Retailers contribute hugely to our daily salt intake

Action on Salt’s recent report on the nutritional value of meal deal combos at eight high street stores found that:

  • Almost three quarters of snacks included in these deals are dangerously high in saturated fat, salt and sugar (HFSS). The worst offender, Co-op Lemon and Coriander Green Olives, has 2.02g salt per pack – almost a third of overall daily intake.
  • Nearly one in three snacks in these deals exceed their maximum salt target, including Ginsters Cornish Pasty 180g (1.89g of salt, more salt than 5.5 packets of ready salted crisps) and Jacob’s mini cheddars 50g (1.2g of salt, more salt than 3 Mini Baybel)

Around one in three people buy a meal deal at least twice a week. This daily promotion of products high in salt across retailers is therefore having a hugely negative impact on people’s health.

Retailers have a big influence over the food available to us

These findings show that manufacturers and retailers need to do more to support better diets.

In spite of voluntary government salt reduction targets, manufacturers and retailers are continuing to flood the market with unhealthy products.

Some retailers are performing better than others: Sainsbury’s snacks rank more favourably. According to Action on Salt’s report, Sainsbury's offers a higher proportion of non-HFSS snacks, which are closer to the regulation targets. Meanwhile, Asda and Subway have the highest proportion (82 per cent) of HFSS snacks in their meal deals.

In December 2021, we shared similar findings from the research foundation Questionmark.

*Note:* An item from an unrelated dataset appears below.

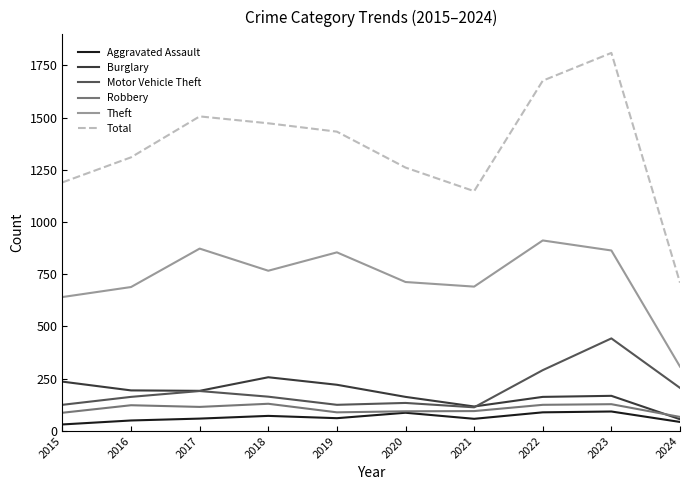

At which label does Total reach its peak?

2023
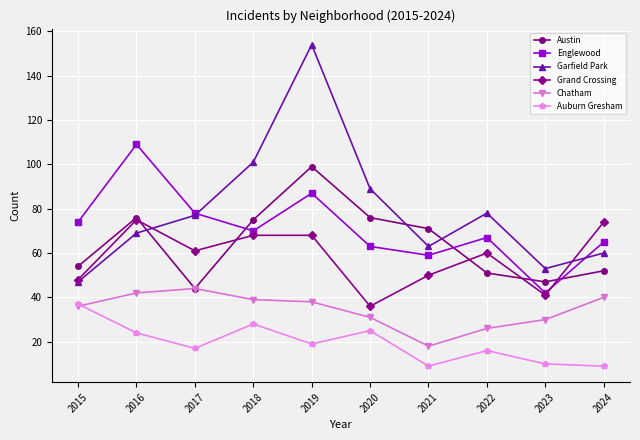

At which label does Grand Crossing first exceed 61?

2016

It tracked all promotions of food products in the four biggest supermarkets – Asda, Morrisons, Sainsbury’s and Tesco.

The research found that up to 43 per cent of the promotions held across the stores over a five week period were for unhealthy products, and 50 per cent of meal deal product promotions were high in fat, salt or sugar.

This shows that companies are missing out on an opportunity to support better health and stay clear of possible further regulations in this space.

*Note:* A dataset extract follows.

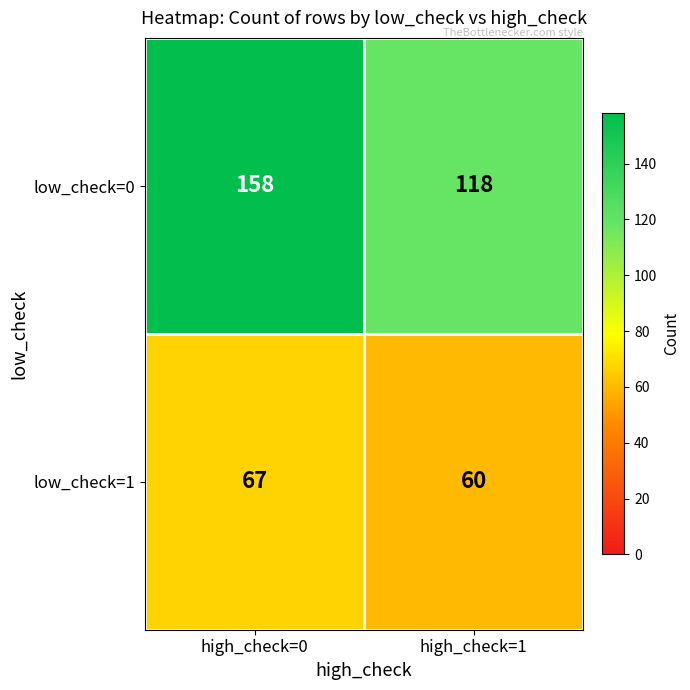

Where is low_check=1 nearest to the value 63?

high_check=1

Investors have the power to change our food environment

We need to create healthier food environments for the UK’s physical and economic health.

According to Public Health England, a reduction in average salt intake from 8g to 6g per day is estimated to prevent over 8000 premature deaths each year and save the NHS over £570 million annually.

Through our Healthy Markets initiative and investor coalition, we influence manufacturers, such as Unilever, and retailers, such as Tesco, to encourage these companies to increase their reporting and set targets on their proportion of sales from healthy products.

Given that UK consumers spent £96 billion on food and non-alcoholic drinks in the grocery sector, if retailers were to prioritise and promote healthy products, they could have a huge impact on the nation’s diet.

Investors have the power to change to shape our food environments for the better, and the Healthy Markets Initiative is the way to make it a reality.